Many of my most anguished musings involve problem-solving – not puzzles merely of the mind but emotional and moral struggles. Often, the center of the dilemma is how to best make myself of use to others; how do I use my "self" for all of its intellectual, emotional, physical, and spiritual worth, to serve the needs of others. I am sure that the world's philanthropists and charity workers face similar struggles, but the battle I speak of is the type involving day-to-day things, like being there for your friends and family when they need you.

The starting point of this musing is the cruel fact of life that you can't always have all of your beloveds in one place.

The untimely nature of my father's death has left my mom reeling, wanting to change time, history, the facts of life. She approaches the complexity of her situation with simple answers – and naturally so. She needs her kids and grandkids and family of all sorts to surround her with happiness, a forum to vent her frustrations, to share the simple pleasures of life, to fill her inner emptiness and the hollow halls of her stately Miami home with laughter, cheer, and presence. Knowing that my husband, daughter, and I are panaceas for her sadness, I am placed in a dilemma. The distance between she and us cannot easily be shortened. We have practical constraints holding us down in our respective geographical locations. Still, she implores strongly and frequently for us to move closer, to somehow change what cannot – at the time – be changed.

Most people would accept their inability to change what cannot be changed. I accept it, but I battle it. This is not the first time I have spent hours contemplating ways to get around that which practicality dictates. I like to use my creativity to finds loopholes in the ways things are, always thinking that life is as you make it to be; as the saying goes, if there's a will, there's a way.

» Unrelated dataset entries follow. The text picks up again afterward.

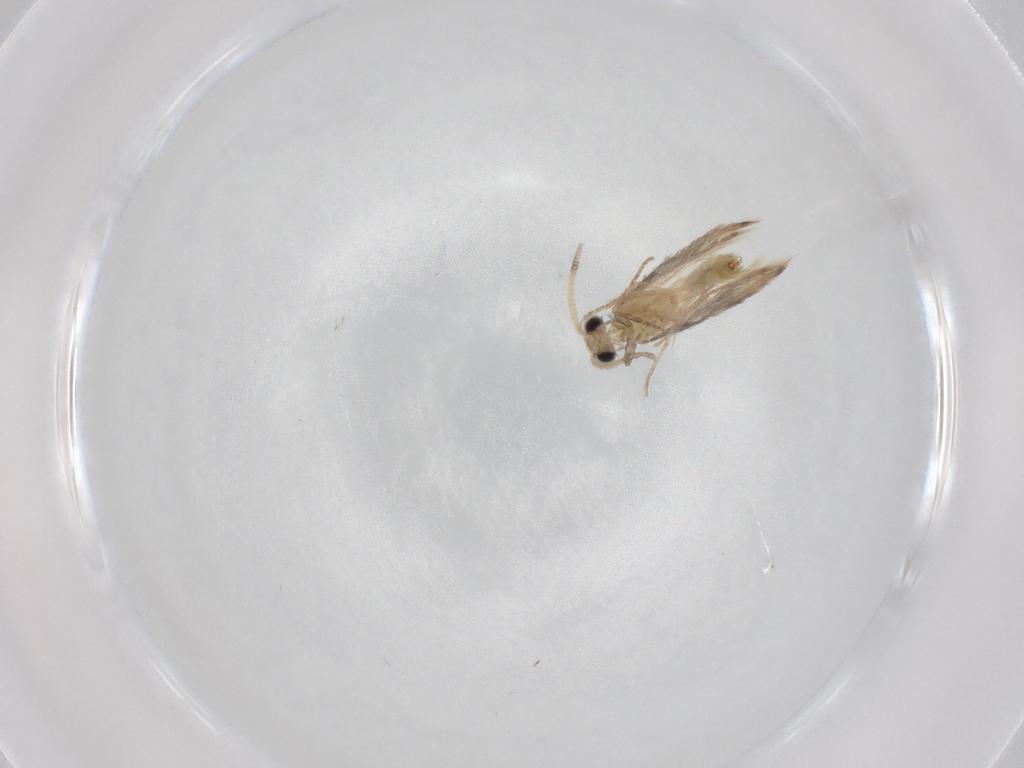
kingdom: Animalia
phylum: Arthropoda
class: Insecta
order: Trichoptera
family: Hydroptilidae
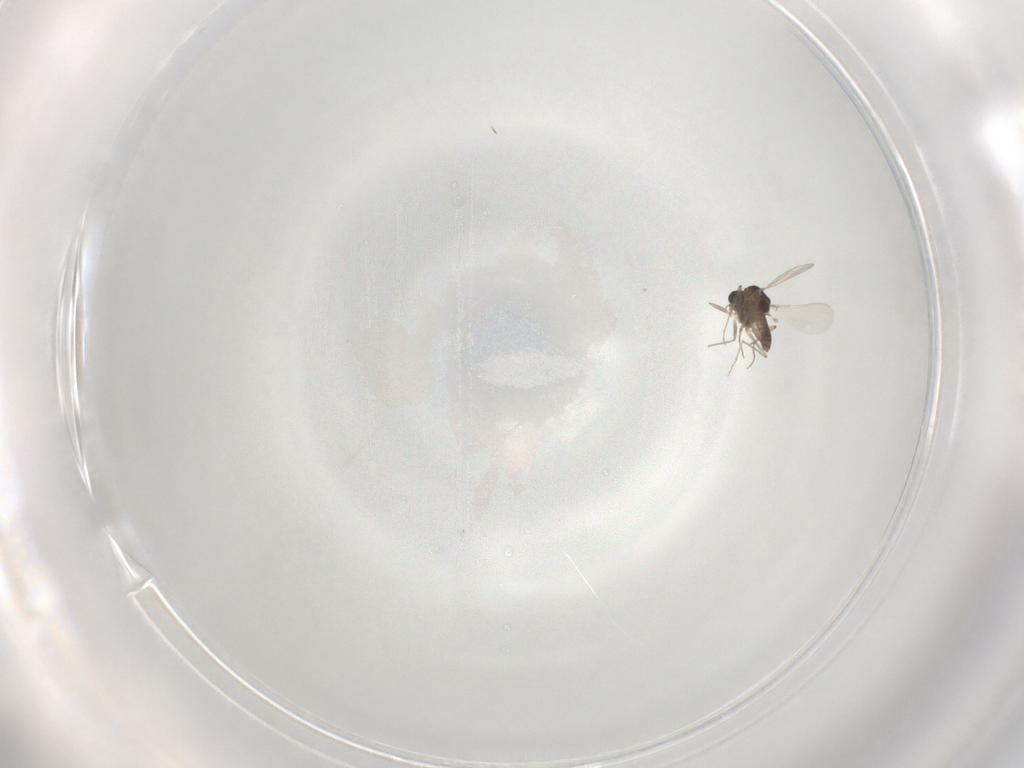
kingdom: Animalia
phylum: Arthropoda
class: Insecta
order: Diptera
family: Chironomidae
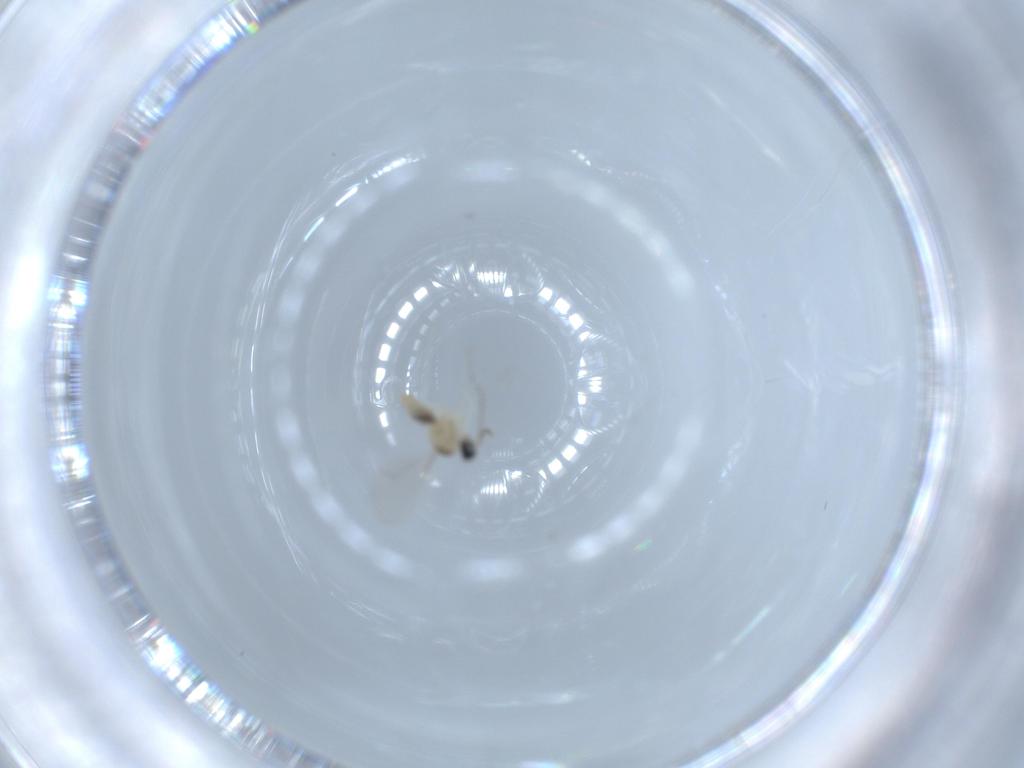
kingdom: Animalia
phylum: Arthropoda
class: Insecta
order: Diptera
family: Cecidomyiidae
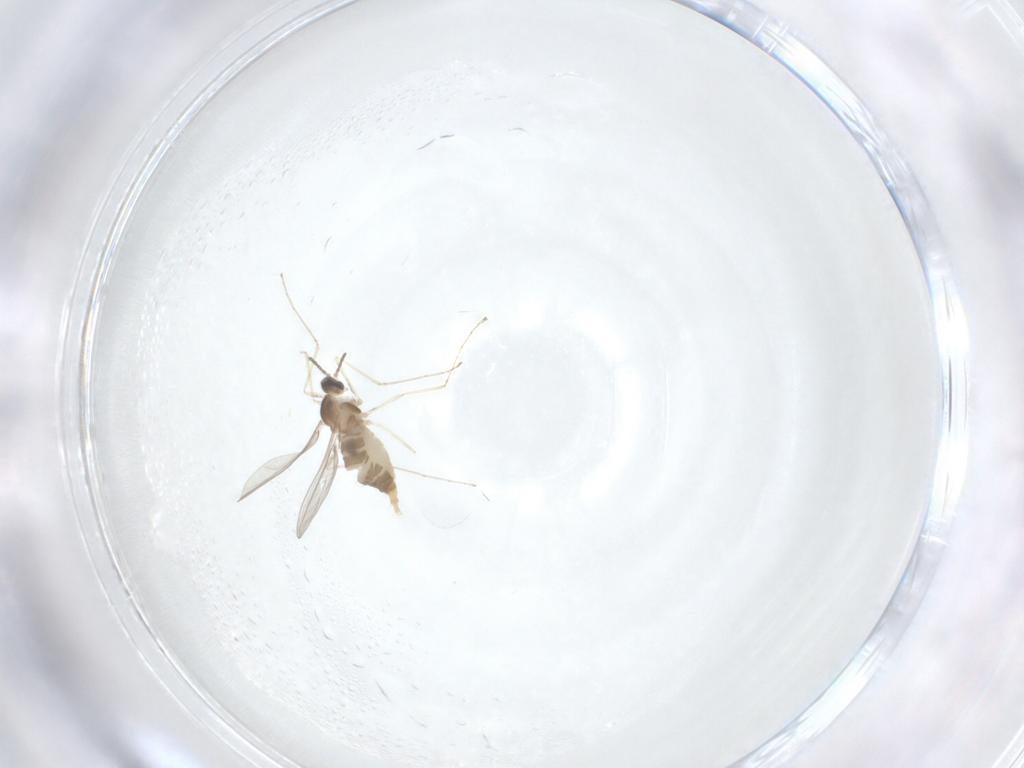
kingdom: Animalia
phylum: Arthropoda
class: Insecta
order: Diptera
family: Cecidomyiidae
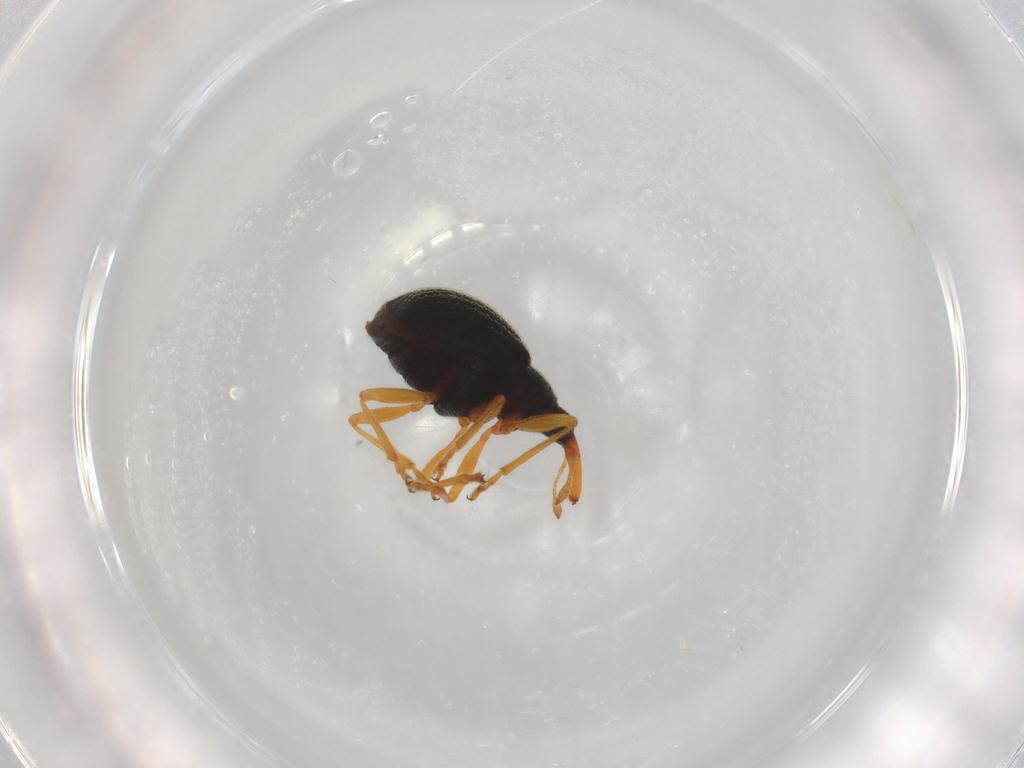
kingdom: Animalia
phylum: Arthropoda
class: Insecta
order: Coleoptera
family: Brentidae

This musing is not about the various possibilities I am imagining. It is about the fact that I am imagining possibilities.

Restlessness with the status quo forms the core of my personality. I am the Peanut Gallery because I have certain entrenched notions of "right" and "wrong" through which I view and comment upon the rest of the world. The commentary is harshest when it comes to myself. It involves delineating that which is "right." The next step is figuring out the role I can play in actualizing that "right." The final steps involve going to the ends of my logical, creative capacities to figure out a way of putting myself in a position where I can play that role.

From a moral perspective, it seems to me the only natural way to be. It's kind of like "have your cake and eat it too" but in a very self-sacrificial, emotionally painful sort of way. Where there are competing concerns, I want to somehow find conciliation, a way of serving polar opposites without becoming inherently contradictory. The result: life ends up feeling like a never-ending Twister game, where I am stretched and folded into pretzels, always feeling that my feet are slipping, seeking desperately to find stability and not crush everyone around me.

But is life really supposed to be this difficult? How does one negotiate between (1) the practical implications of wanting to do "right" and (2) what I feel is intrinsic morality, built in by God and encouraged by scriptural and social admonitions to promote good and forbid evil? Is there space in any of this for self-satisfaction, or is the quest to always work harder, seek to be better, and try to find solutions where there appear to be none?